Last Thursday, the Fed revealed that its holdings of U.S. government debt rose to $1.697 trillion, up 257% from $475.3 billion four years ago. The Fed has now surpassed China as the biggest holder of U.S. Treasury securities (and other U.S. government debt), since China owned "only" $1.17 trillion in U.S. government debt as of the end of November 2012. In the past couple of years, the Fed has been buying about 75% of the new U.S. Treasury debt issued, which is why it must continue its QE plans "forever."
The only hope for keeping annual deficits under $1 trillion is greater prosperity, generating higher tax revenues, rather than raising tax rates. Many rich French citizens have been fleeing France's new 75% top income tax rate. Now, we learn that former French President Nicolas Sarkozy and his wife, Carla Bruni, are planning to move to London to avoid French taxes (and some potential lawsuits).

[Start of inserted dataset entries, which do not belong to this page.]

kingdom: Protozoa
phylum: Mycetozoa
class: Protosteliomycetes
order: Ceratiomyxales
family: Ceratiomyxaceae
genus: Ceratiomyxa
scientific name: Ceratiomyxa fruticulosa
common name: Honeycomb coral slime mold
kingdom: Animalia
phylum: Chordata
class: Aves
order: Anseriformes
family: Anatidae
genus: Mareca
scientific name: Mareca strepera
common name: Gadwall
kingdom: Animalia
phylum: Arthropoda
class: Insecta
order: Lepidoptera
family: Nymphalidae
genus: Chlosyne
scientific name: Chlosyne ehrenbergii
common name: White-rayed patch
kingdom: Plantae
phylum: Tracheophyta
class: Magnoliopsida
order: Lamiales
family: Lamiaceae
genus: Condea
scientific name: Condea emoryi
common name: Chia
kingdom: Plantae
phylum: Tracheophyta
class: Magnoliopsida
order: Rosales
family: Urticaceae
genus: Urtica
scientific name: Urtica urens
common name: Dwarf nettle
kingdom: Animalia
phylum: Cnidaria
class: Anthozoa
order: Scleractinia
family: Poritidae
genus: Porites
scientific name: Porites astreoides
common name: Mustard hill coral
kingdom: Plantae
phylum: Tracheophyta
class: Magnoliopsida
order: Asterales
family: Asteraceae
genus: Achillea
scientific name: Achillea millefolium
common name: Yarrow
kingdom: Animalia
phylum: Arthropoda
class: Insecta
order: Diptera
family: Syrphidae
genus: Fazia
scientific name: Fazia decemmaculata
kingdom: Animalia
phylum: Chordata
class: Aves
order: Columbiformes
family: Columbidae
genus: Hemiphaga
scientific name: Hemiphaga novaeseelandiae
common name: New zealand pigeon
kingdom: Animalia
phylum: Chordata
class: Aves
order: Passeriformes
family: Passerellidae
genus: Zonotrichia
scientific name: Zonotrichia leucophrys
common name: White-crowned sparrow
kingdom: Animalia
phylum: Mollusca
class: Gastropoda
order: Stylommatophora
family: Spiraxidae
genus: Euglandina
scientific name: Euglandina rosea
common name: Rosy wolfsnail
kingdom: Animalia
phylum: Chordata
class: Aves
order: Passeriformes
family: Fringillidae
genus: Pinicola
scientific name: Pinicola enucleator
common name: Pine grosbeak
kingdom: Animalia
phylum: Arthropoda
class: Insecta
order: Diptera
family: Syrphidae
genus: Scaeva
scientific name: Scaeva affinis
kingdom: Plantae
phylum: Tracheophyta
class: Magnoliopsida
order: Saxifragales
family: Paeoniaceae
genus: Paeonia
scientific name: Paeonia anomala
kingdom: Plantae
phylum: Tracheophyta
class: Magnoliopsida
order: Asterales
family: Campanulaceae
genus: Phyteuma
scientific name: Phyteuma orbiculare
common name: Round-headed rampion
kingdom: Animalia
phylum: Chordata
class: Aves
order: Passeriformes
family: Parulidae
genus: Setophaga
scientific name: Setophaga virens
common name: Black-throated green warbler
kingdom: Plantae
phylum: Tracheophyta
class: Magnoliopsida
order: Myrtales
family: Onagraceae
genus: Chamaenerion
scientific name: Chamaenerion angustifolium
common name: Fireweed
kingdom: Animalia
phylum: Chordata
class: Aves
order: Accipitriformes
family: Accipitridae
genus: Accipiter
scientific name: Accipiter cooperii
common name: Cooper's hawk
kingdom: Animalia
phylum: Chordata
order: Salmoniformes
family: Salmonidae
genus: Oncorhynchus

Here at home, California is chasing away some of its most successful residents with the new 13.3% top state income tax rate, on top of the new 39%+ top federal rate. The latest example is golfer Phil Mickelson. Years ago, Tiger Woods fled California for Florida, where there is no state income tax. Take a look at the list of the world's best golf or tennis stars: You'll be surprised by how many live in "tax havens." The governments of the world may want to soak the rich, but the rich can easily relocate.
Disclosure: I have no positions in any stocks mentioned, and no plans to initiate any positions within the next 72 hours. I wrote this article myself, and it expresses my own opinions. I am not receiving compensation for it. I have no business relationship with any company whose stock is mentioned in this article.